SEPARATING WINNERS FROM LOSERS AMONG VALUE AND GROWTH STOCKS IN DIFFERENT US EXCHANGES: 1969–2011
George Athanassakos
The purpose of this paper is twofold: (a) to determine whether there is value premium in our sample of US stocks for the period May 1, 1969–April 30, 2011; and (b) to examine whether an additional screening to the first step of the value investing process can be employed to separate the outperforming value and growth stocks from the underperforming ones. In this paper, we document the following: We find a consistently strong and pervasive value premium over the sample period. We show that there are distinct differences between US exchanges which means that papers that aggregate all US exchanges under one umbrella may dilute findings and bias conclusions. The stocks of AMEX firms, high business risk firms and firms that report extraordinary items experience worse returns than the rest of the US stocks in our sample.

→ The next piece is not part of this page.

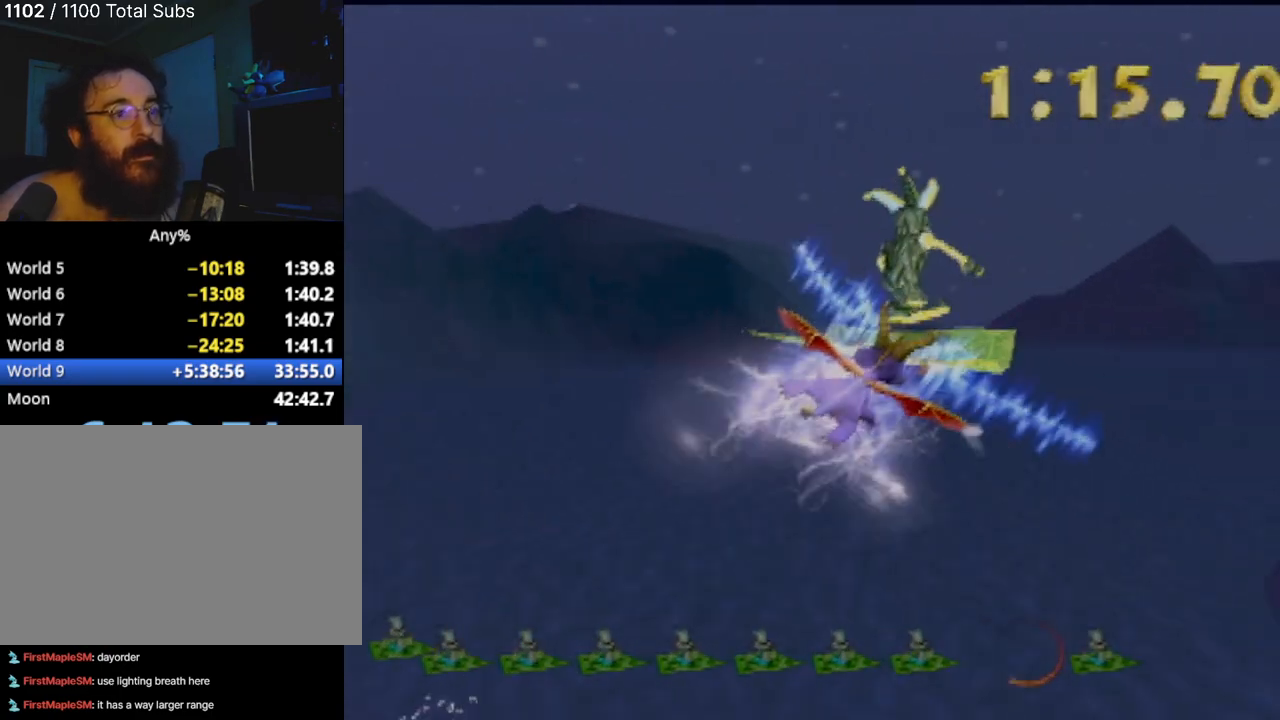
{"buttons": [], "left_stick": "up-right", "events": []}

We find that P/E based sortings produce better overall results than sortings based on P/B.We are able to construct a composite score indicator (SCORE), combining various fundamental and market metrics, which enable us not only to separate the winners from the losers among value and growth stocks, but also to predict future returns of value and growth stocks. SCORE portfolios give better results for sortings based on P/E and when we employed a cross-section–time series medians approach. Results remain robust for a time period out of sample, for negative P/E or P/B ratio firms and for the firms that were excluded from SCORE-based performance, namely, AMEX stocks, stocks with high business risk and firms that reported extraordinary items the year before. Finally, we provide evidence that the return of a portfolio strategy that buys (sells) stocks that rank low (high) in the composite score indicator has significant explanatory power in an asset pricing model framework and that such a strategy earns statistically significant positive returns.